──────── Records ────────
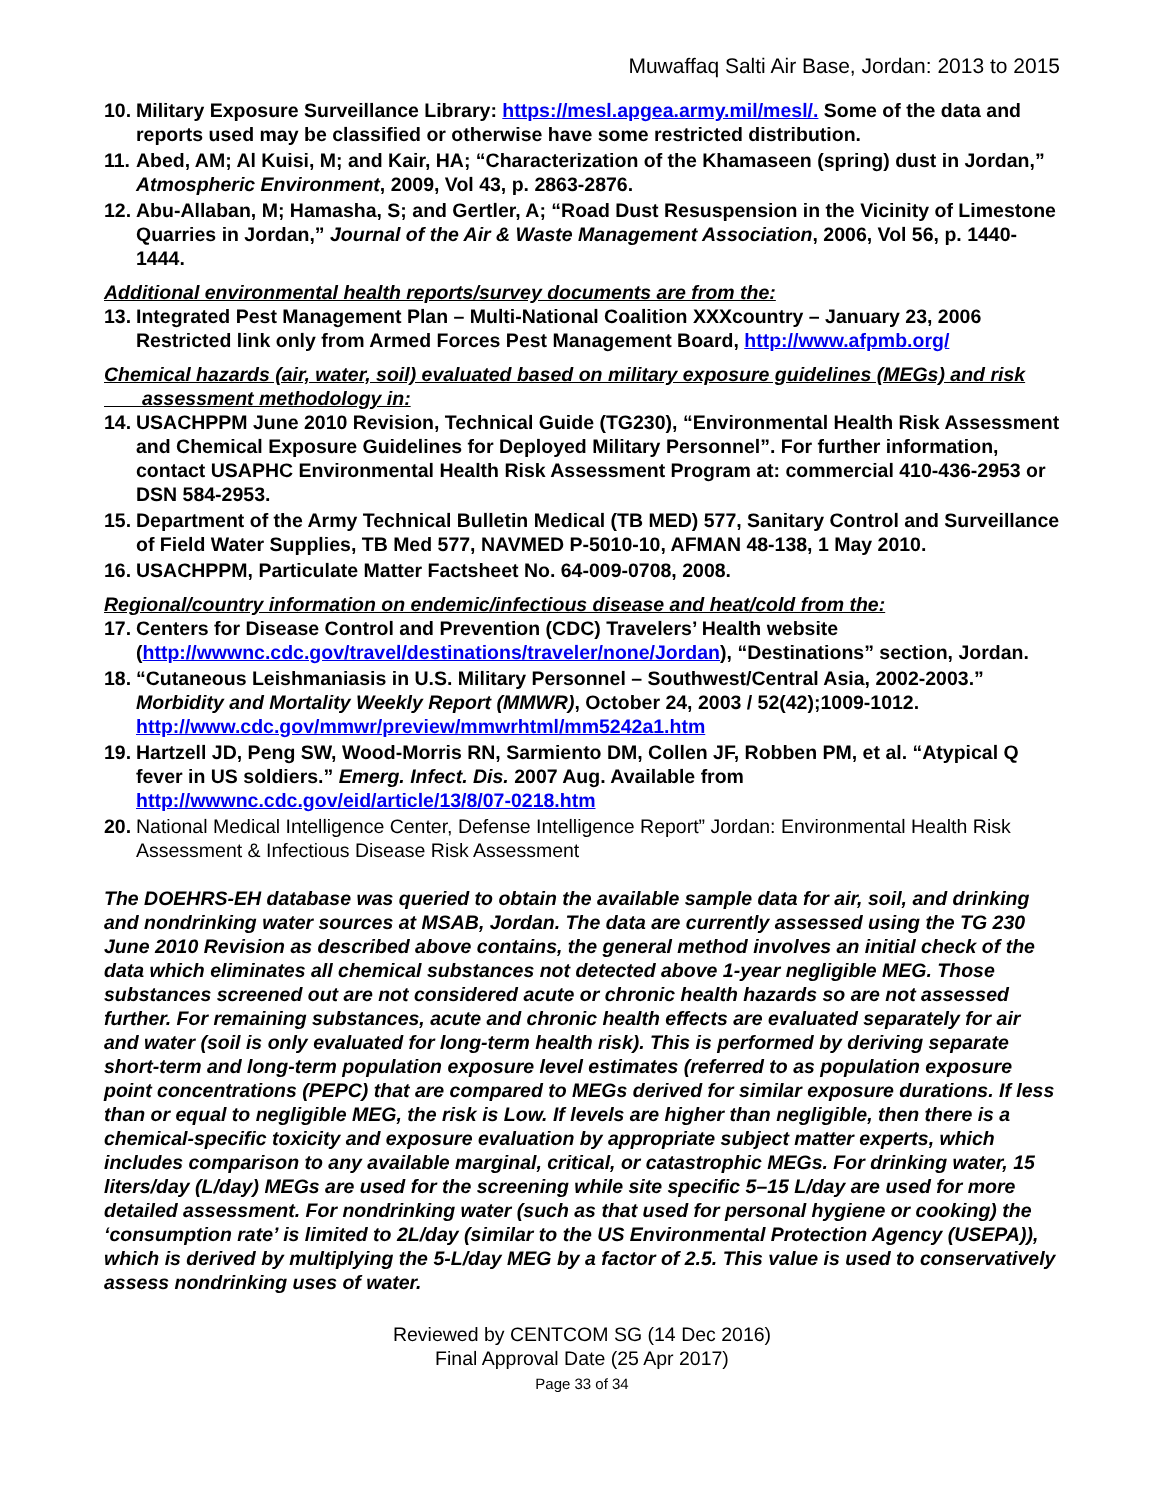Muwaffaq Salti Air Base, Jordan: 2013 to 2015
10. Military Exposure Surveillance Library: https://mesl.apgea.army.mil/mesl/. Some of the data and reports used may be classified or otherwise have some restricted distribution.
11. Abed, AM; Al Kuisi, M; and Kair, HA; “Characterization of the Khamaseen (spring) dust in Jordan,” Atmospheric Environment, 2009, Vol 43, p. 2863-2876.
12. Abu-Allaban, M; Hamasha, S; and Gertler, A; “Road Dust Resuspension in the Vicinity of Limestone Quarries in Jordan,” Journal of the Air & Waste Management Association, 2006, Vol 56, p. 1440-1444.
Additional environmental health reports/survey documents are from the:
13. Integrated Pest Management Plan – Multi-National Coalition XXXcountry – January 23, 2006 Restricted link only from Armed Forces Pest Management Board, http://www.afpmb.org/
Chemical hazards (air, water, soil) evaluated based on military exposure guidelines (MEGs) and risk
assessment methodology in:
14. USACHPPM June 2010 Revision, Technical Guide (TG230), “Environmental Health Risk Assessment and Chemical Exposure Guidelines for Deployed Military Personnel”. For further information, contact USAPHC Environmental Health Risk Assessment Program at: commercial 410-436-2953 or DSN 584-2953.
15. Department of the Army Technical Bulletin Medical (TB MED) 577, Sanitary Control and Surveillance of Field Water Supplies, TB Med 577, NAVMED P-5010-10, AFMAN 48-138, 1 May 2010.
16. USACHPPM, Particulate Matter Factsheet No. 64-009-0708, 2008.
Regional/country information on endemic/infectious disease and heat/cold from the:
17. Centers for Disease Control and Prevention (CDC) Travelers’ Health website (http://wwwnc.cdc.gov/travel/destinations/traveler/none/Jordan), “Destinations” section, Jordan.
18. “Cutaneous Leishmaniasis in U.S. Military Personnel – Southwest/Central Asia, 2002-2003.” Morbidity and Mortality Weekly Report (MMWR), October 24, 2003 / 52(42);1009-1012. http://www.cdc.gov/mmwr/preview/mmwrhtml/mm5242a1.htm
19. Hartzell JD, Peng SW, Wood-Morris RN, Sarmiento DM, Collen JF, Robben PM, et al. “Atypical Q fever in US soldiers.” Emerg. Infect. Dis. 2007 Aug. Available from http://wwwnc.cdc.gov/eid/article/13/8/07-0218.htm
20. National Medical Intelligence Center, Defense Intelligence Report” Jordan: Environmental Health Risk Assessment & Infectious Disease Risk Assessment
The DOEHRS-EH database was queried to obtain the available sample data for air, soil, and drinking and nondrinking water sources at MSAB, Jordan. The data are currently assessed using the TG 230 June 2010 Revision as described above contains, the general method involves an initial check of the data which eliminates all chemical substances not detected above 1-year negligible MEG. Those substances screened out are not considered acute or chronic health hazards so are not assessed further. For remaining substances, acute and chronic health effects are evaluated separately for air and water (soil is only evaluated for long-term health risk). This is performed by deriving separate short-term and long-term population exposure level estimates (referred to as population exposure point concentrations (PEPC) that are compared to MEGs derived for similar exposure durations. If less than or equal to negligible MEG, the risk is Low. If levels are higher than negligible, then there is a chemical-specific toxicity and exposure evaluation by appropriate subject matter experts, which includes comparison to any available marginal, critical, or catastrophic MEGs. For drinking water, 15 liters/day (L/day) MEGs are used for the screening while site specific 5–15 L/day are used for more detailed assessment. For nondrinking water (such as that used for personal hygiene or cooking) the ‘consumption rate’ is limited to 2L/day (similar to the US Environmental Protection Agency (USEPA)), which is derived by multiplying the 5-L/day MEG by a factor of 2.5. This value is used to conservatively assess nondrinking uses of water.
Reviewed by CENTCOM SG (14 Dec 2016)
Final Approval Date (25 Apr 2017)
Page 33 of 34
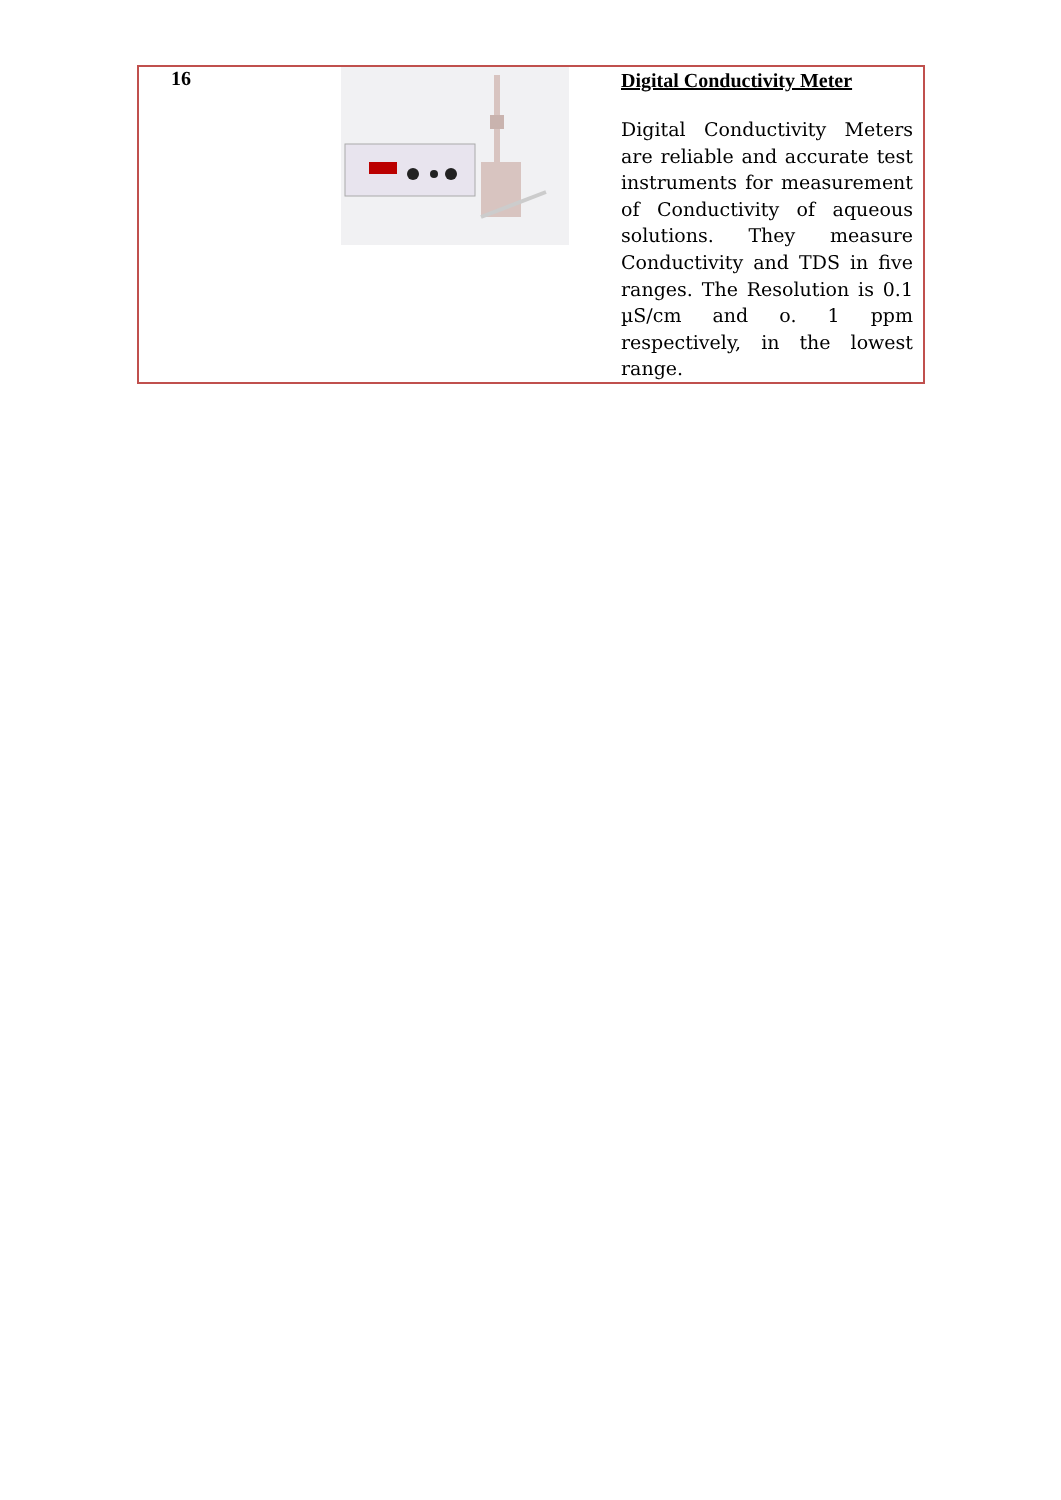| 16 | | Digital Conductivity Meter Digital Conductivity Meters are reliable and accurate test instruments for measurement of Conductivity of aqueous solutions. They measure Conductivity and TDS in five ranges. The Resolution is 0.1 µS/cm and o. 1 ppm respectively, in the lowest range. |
────────
──────── Records ────────
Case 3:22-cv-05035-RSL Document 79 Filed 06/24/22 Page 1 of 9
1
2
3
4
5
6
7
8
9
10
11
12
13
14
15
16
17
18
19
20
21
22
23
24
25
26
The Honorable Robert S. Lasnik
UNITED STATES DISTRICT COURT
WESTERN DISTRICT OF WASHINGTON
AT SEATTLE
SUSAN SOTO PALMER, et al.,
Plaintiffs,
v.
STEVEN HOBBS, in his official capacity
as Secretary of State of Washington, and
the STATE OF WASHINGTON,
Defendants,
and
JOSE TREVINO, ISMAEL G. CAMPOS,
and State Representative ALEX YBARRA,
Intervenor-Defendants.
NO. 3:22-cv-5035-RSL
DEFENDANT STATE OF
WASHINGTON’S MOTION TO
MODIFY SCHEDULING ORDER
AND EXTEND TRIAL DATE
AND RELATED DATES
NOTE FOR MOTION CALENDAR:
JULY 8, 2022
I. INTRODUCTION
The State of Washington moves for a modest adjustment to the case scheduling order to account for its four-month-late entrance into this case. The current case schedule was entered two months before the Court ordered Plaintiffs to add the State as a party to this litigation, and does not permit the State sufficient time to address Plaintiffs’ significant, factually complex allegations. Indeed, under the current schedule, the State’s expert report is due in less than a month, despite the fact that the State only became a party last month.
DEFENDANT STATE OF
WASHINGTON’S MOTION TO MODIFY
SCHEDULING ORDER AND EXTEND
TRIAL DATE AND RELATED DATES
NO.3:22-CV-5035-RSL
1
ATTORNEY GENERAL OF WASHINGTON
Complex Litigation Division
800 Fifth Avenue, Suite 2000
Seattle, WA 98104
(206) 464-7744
────────
» Work order
Look through the entries and return every line where "Personnel" appears.

» Task response
14. USACHPPM June 2010 Revision, Technical Guide (TG230), “Environmental Health Risk Assessment and Chemical Exposure Guidelines for Deployed Military Personnel”. For further information, contact USAPHC Environmental Health Risk Assessment Program at: commercial 410-436-2953 or DSN 584-2953.
18. “Cutaneous Leishmaniasis in U.S. Military Personnel – Southwest/Central Asia, 2002-2003.” Morbidity and Mortality Weekly Report (MMWR), October 24, 2003 / 52(42);1009-1012. http://www.cdc.gov/mmwr/preview/mmwrhtml/mm5242a1.htm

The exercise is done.